> **Exercise objective**
Transcribe every line of the material below exactly, leaving out the pictures.

START Records provided

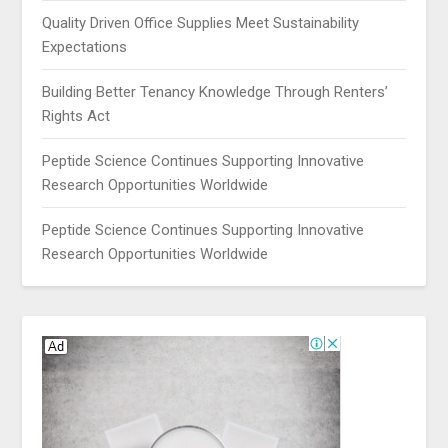
Quality Driven Office Supplies Meet Sustainability
Expectations
Building Better Tenancy Knowledge Through Renters’
Rights Act
Peptide Science Continues Supporting Innovative
Research Opportunities Worldwide
Peptide Science Continues Supporting Innovative
Research Opportunities Worldwide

END Records provided

> **Task response**
Quality Driven Office Supplies Meet Sustainability
Expectations
Building Better Tenancy Knowledge Through Renters’
Rights Act
Peptide Science Continues Supporting Innovative
Research Opportunities Worldwide
Peptide Science Continues Supporting Innovative
Research Opportunities Worldwide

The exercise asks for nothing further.